### What you will do
Render every line of the records below as a Markdown table with two columns, Row and Line, numbering each row in sequence and leaving out blank lines.

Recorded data
►

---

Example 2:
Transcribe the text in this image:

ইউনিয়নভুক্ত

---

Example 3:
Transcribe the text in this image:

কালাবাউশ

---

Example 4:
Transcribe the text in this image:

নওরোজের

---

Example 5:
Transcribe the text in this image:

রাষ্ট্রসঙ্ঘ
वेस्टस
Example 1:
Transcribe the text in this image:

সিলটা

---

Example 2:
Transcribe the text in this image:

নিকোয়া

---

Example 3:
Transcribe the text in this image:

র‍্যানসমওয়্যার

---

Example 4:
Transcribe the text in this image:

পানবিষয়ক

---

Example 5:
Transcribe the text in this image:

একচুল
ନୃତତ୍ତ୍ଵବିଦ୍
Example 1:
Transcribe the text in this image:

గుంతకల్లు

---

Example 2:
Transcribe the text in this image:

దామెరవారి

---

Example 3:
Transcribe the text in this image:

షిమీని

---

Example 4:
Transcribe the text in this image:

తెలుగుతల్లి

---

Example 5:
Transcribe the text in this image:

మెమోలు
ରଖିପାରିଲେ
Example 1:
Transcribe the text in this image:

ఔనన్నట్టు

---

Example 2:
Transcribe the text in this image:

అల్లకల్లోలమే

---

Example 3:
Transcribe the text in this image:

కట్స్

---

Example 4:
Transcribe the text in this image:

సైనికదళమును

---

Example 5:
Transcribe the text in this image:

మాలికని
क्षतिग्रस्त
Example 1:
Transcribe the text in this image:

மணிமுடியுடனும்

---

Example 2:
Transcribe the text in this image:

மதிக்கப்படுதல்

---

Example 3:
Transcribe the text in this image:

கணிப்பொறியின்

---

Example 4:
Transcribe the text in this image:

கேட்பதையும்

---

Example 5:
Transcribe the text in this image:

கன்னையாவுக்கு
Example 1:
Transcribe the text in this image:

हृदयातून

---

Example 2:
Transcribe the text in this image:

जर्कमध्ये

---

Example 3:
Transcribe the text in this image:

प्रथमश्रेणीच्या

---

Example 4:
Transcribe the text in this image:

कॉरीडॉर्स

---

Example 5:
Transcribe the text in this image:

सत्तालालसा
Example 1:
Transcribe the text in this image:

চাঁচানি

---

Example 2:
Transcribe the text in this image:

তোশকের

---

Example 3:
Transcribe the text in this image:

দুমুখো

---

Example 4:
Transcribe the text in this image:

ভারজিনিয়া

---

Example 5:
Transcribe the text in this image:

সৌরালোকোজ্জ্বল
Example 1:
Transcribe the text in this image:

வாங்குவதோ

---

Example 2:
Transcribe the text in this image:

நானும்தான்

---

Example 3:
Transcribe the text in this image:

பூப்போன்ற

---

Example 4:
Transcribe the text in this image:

◄

### Result
| Row | Line |
|---|---|
| 1 | --- |
| 2 | Example 2: |
| 3 | Transcribe the text in this image: |
| 4 | ইউনিয়নভুক্ত |
| 5 | --- |
| 6 | Example 3: |
| 7 | Transcribe the text in this image: |
| 8 | কালাবাউশ |
| 9 | --- |
| 10 | Example 4: |
| 11 | Transcribe the text in this image: |
| 12 | নওরোজের |
| 13 | --- |
| 14 | Example 5: |
| 15 | Transcribe the text in this image: |
| 16 | রাষ্ট্রসঙ্ঘ |
| 17 | वेस्टस |
| 18 | Example 1: |
| 19 | Transcribe the text in this image: |
| 20 | সিলটা |
| 21 | --- |
| 22 | Example 2: |
| 23 | Transcribe the text in this image: |
| 24 | নিকোয়া |
| 25 | --- |
| 26 | Example 3: |
| 27 | Transcribe the text in this image: |
| 28 | র‍্যানসমওয়্যার |
| 29 | --- |
| 30 | Example 4: |
| 31 | Transcribe the text in this image: |
| 32 | পানবিষয়ক |
| 33 | --- |
| 34 | Example 5: |
| 35 | Transcribe the text in this image: |
| 36 | একচুল |
| 37 | ନୃତତ୍ତ୍ଵବିଦ୍ |
| 38 | Example 1: |
| 39 | Transcribe the text in this image: |
| 40 | గుంతకల్లు |
| 41 | --- |
| 42 | Example 2: |
| 43 | Transcribe the text in this image: |
| 44 | దామెరవారి |
| 45 | --- |
| 46 | Example 3: |
| 47 | Transcribe the text in this image: |
| 48 | షిమీని |
| 49 | --- |
| 50 | Example 4: |
| 51 | Transcribe the text in this image: |
| 52 | తెలుగుతల్లి |
| 53 | --- |
| 54 | Example 5: |
| 55 | Transcribe the text in this image: |
| 56 | మెమోలు |
| 57 | ରଖିପାରିଲେ |
| 58 | Example 1: |
| 59 | Transcribe the text in this image: |
| 60 | ఔనన్నట్టు |
| 61 | --- |
| 62 | Example 2: |
| 63 | Transcribe the text in this image: |
| 64 | అల్లకల్లోలమే |
| 65 | --- |
| 66 | Example 3: |
| 67 | Transcribe the text in this image: |
| 68 | కట్స్ |
| 69 | --- |
| 70 | Example 4: |
| 71 | Transcribe the text in this image: |
| 72 | సైనికదళమును |
| 73 | --- |
| 74 | Example 5: |
| 75 | Transcribe the text in this image: |
| 76 | మాలికని |
| 77 | क्षतिग्रस्त |
| 78 | Example 1: |
| 79 | Transcribe the text in this image: |
| 80 | மணிமுடியுடனும் |
| 81 | --- |
| 82 | Example 2: |
| 83 | Transcribe the text in this image: |
| 84 | மதிக்கப்படுதல் |
| 85 | --- |
| 86 | Example 3: |
| 87 | Transcribe the text in this image: |
| 88 | கணிப்பொறியின் |
| 89 | --- |
| 90 | Example 4: |
| 91 | Transcribe the text in this image: |
| 92 | கேட்பதையும் |
| 93 | --- |
| 94 | Example 5: |
| 95 | Transcribe the text in this image: |
| 96 | கன்னையாவுக்கு |
| 97 | Example 1: |
| 98 | Transcribe the text in this image: |
| 99 | हृदयातून |
| 100 | --- |
| 101 | Example 2: |
| 102 | Transcribe the text in this image: |
| 103 | जर्कमध्ये |
| 104 | --- |
| 105 | Example 3: |
| 106 | Transcribe the text in this image: |
| 107 | प्रथमश्रेणीच्या |
| 108 | --- |
| 109 | Example 4: |
| 110 | Transcribe the text in this image: |
| 111 | कॉरीडॉर्स |
| 112 | --- |
| 113 | Example 5: |
| 114 | Transcribe the text in this image: |
| 115 | सत्तालालसा |
| 116 | Example 1: |
| 117 | Transcribe the text in this image: |
| 118 | চাঁচানি |
| 119 | --- |
| 120 | Example 2: |
| 121 | Transcribe the text in this image: |
| 122 | তোশকের |
| 123 | --- |
| 124 | Example 3: |
| 125 | Transcribe the text in this image: |
| 126 | দুমুখো |
| 127 | --- |
| 128 | Example 4: |
| 129 | Transcribe the text in this image: |
| 130 | ভারজিনিয়া |
| 131 | --- |
| 132 | Example 5: |
| 133 | Transcribe the text in this image: |
| 134 | সৌরালোকোজ্জ্বল |
| 135 | Example 1: |
| 136 | Transcribe the text in this image: |
| 137 | வாங்குவதோ |
| 138 | --- |
| 139 | Example 2: |
| 140 | Transcribe the text in this image: |
| 141 | நானும்தான் |
| 142 | --- |
| 143 | Example 3: |
| 144 | Transcribe the text in this image: |
| 145 | பூப்போன்ற |
| 146 | --- |
| 147 | Example 4: |
| 148 | Transcribe the text in this image: |